• Instructions for the task: The answer is the set of lines that include "Popüler", copied from the data below.

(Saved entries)
****************************************
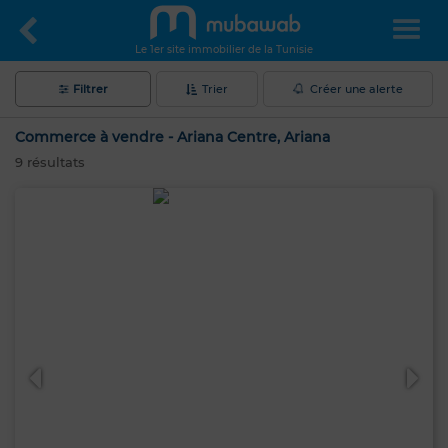
Le 1er site immobilier de la Tunisie
Filtrer
Trier
Créer une alerte
Commerce à vendre - Ariana Centre, Ariana
9
résultats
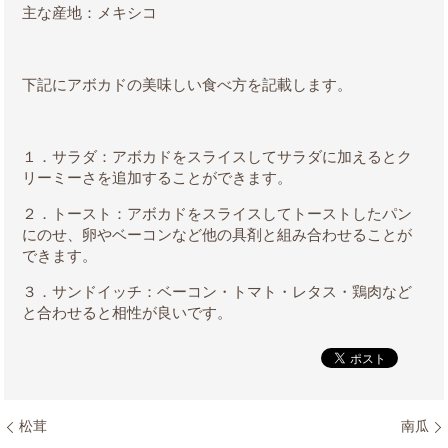
主な産地：メキシコ
下記にアボカドの美味しい食べ方を記載します。
１．サラダ：アボカドをスライスしてサラダに加えるとク
リーミーさを追加することができます。
２．トースト：アボカドをスライスしてトーストしたパン
にのせ、卵やベーコンなど他の具剤と組み合わせることが
できます。
３．サンドイッチ：ベーコン・トマト・レタス・鶏肉など
と合わせると相性が良いです。
松茸
南瓜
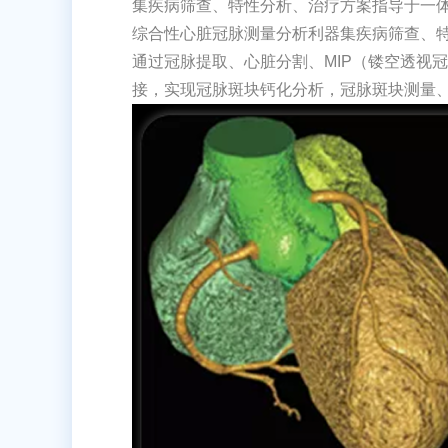
集疾病筛查、特性分析、治疗方案指导于一
综合性心脏冠脉测量分析利器集疾病筛查、
通过冠脉提取、心脏分割、MIP（镂空透视
接，实现冠脉斑块钙化分析，冠脉斑块测量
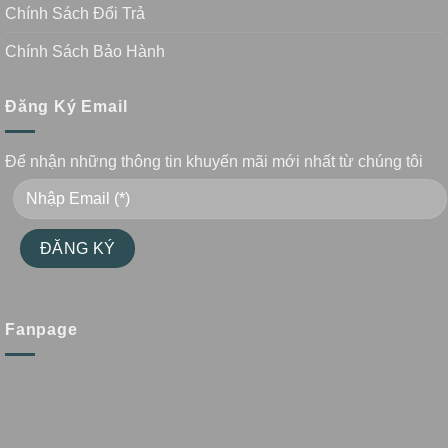
Chính Sách Đổi Trả
Chính Sách Bảo Hành
Đăng Ký Email
Để nhận những thông tin khuyến mãi mới nhất từ chúng tôi
Fanpage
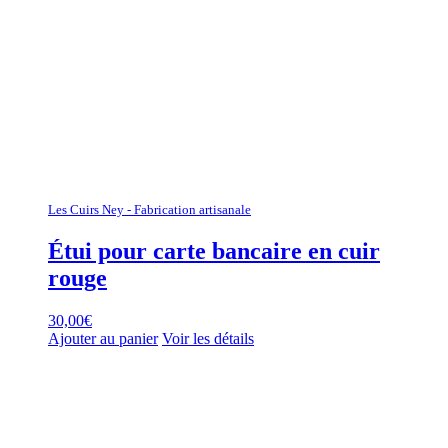
Les Cuirs Ney - Fabrication artisanale
Étui pour carte bancaire en cuir
rouge
30,00
€
Ajouter au panier
Voir les détails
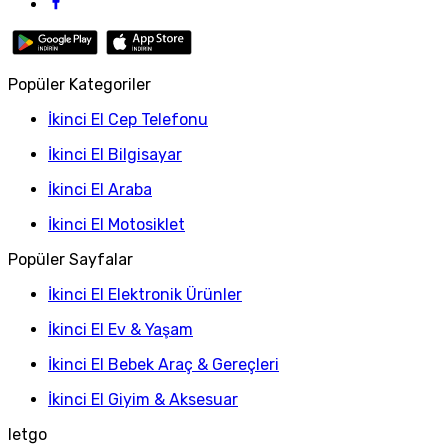
Popüler Kategoriler
İkinci El Cep Telefonu
İkinci El Bilgisayar
İkinci El Araba
İkinci El Motosiklet
Popüler Sayfalar
İkinci El Elektronik Ürünler
İkinci El Ev & Yaşam
İkinci El Bebek Araç & Gereçleri
İkinci El Giyim & Aksesuar
letgo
****************************************
• Result:
Popüler Kategoriler
Popüler Sayfalar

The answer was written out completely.